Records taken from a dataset
%%

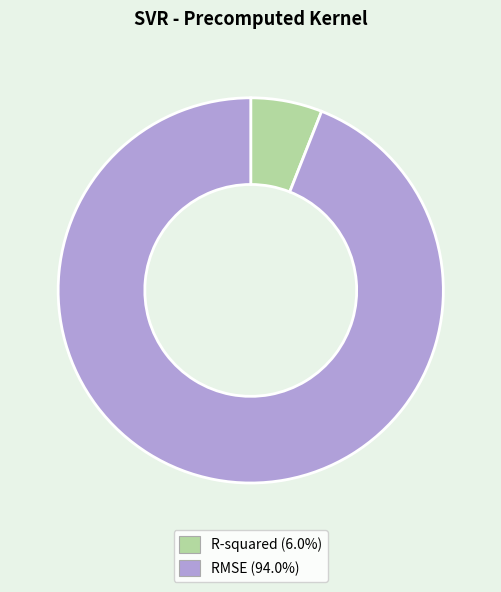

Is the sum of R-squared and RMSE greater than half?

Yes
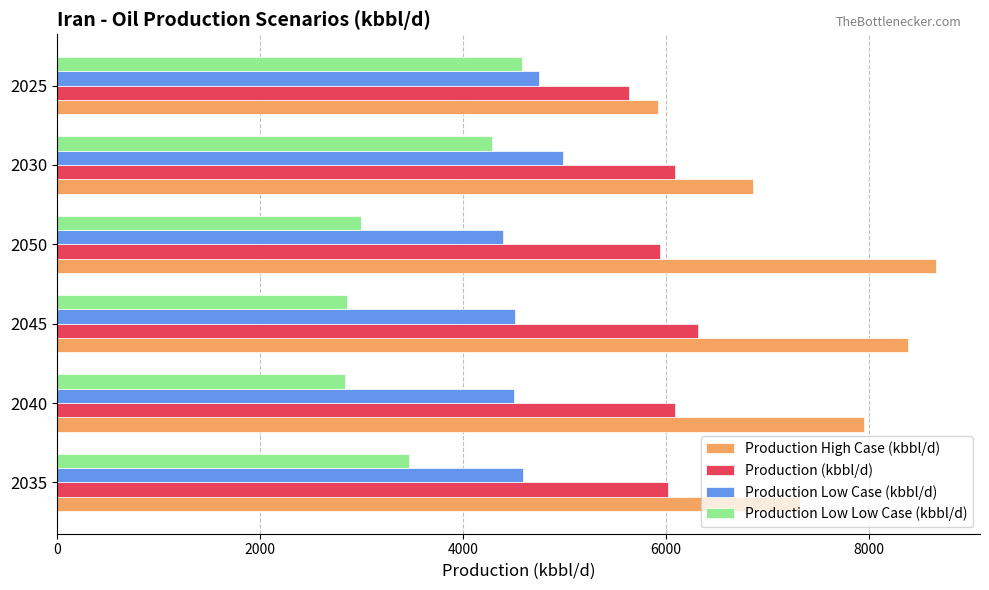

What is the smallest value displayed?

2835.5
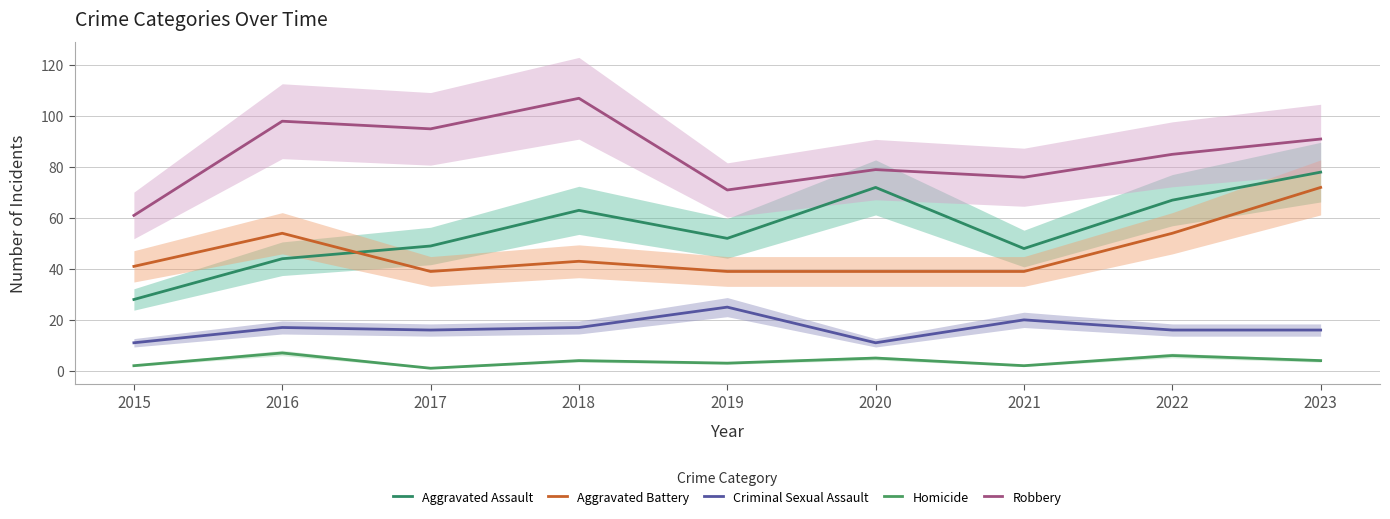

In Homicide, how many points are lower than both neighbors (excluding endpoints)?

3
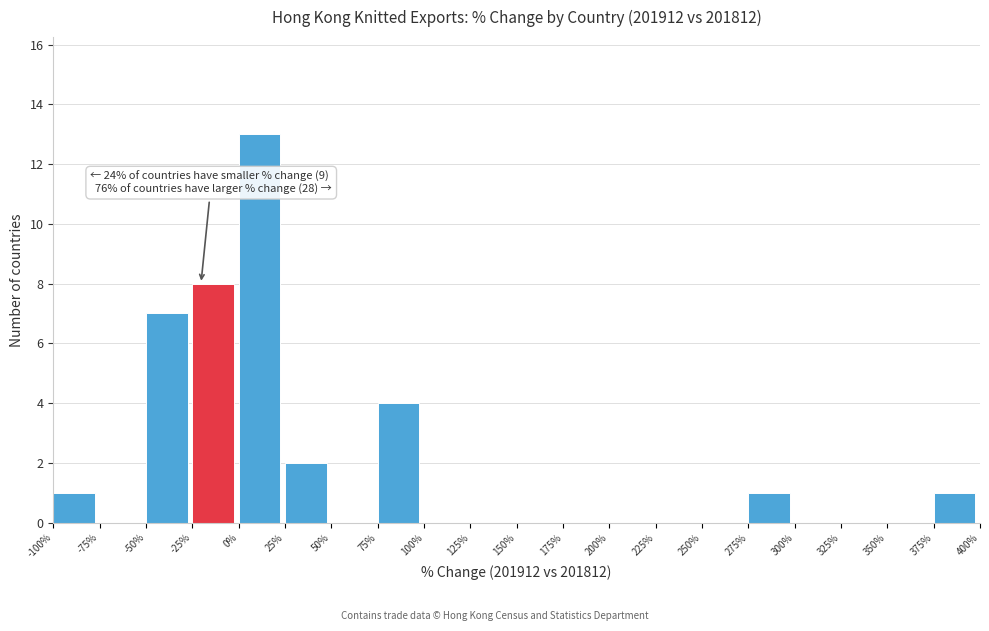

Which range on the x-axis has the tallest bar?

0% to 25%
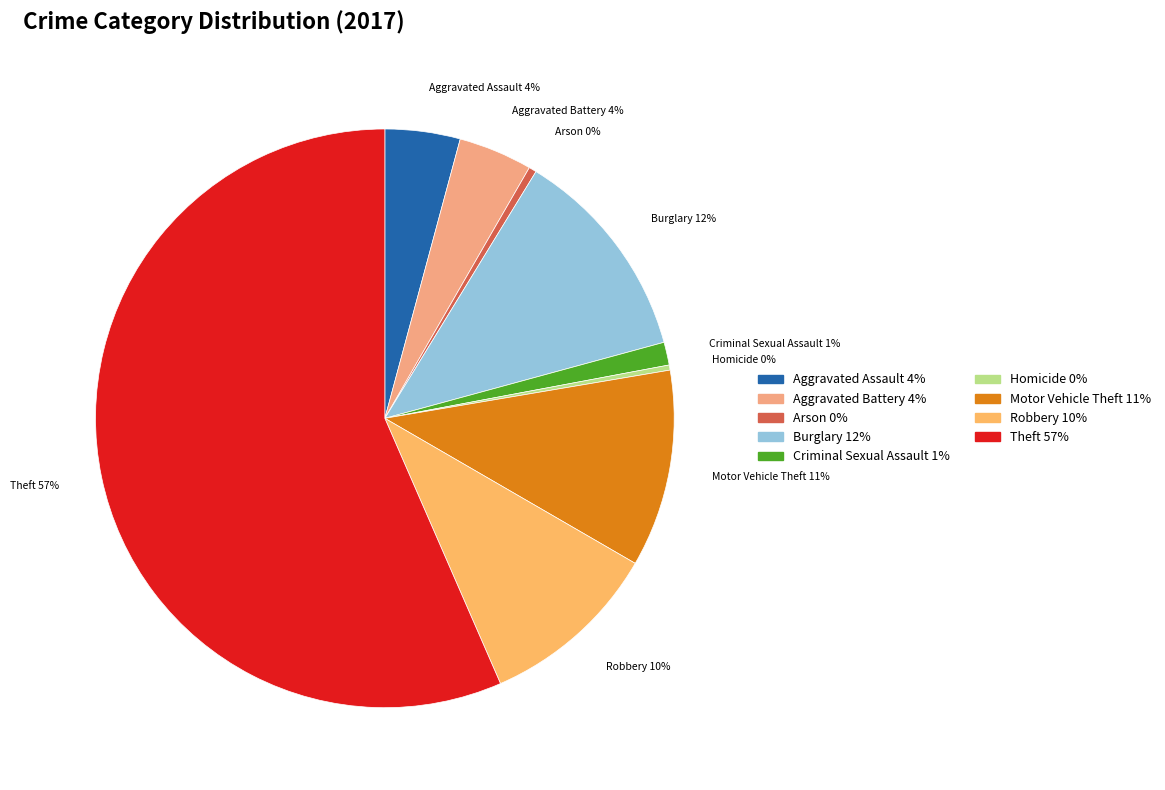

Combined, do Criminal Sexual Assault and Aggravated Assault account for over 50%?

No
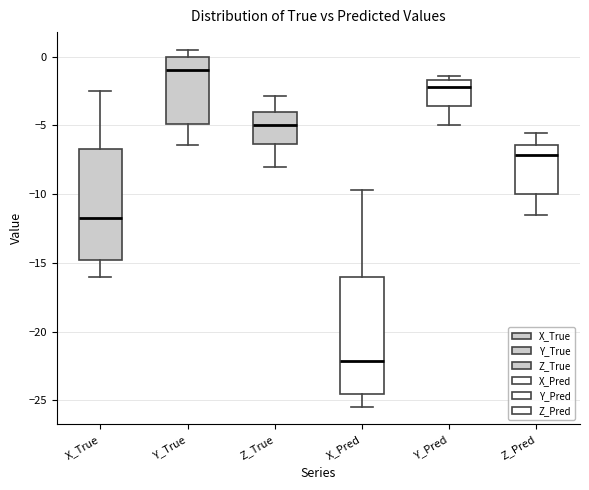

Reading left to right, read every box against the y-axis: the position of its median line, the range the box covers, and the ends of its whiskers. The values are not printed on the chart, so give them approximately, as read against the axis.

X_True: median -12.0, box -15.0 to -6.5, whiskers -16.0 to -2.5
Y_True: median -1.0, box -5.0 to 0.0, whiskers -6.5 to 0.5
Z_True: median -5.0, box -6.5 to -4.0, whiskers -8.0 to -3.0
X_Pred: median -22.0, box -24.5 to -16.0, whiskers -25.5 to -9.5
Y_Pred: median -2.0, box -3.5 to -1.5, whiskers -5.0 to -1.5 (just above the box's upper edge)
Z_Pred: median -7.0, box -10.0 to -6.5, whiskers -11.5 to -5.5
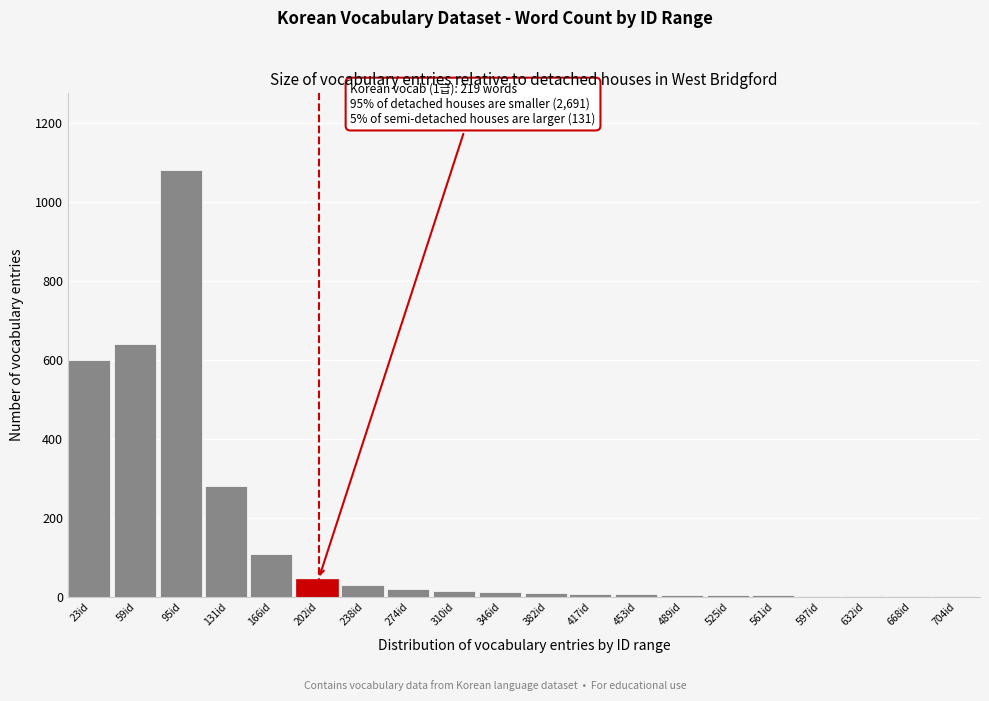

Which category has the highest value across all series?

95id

%%

# Required work:
Reproduce every one of the records above word for word, omitting the pictures.

# Exercise solution:
Is the sum of R-squared and RMSE greater than half?

Yes

What is the smallest value displayed?

2835.5

In Homicide, how many points are lower than both neighbors (excluding endpoints)?

3

Which range on the x-axis has the tallest bar?

0% to 25%

Combined, do Criminal Sexual Assault and Aggravated Assault account for over 50%?

No

Reading left to right, read every box against the y-axis: the position of its median line, the range the box covers, and the ends of its whiskers. The values are not printed on the chart, so give them approximately, as read against the axis.

X_True: median -12.0, box -15.0 to -6.5, whiskers -16.0 to -2.5
Y_True: median -1.0, box -5.0 to 0.0, whiskers -6.5 to 0.5
Z_True: median -5.0, box -6.5 to -4.0, whiskers -8.0 to -3.0
X_Pred: median -22.0, box -24.5 to -16.0, whiskers -25.5 to -9.5
Y_Pred: median -2.0, box -3.5 to -1.5, whiskers -5.0 to -1.5 (just above the box's upper edge)
Z_Pred: median -7.0, box -10.0 to -6.5, whiskers -11.5 to -5.5

Which category has the highest value across all series?

95id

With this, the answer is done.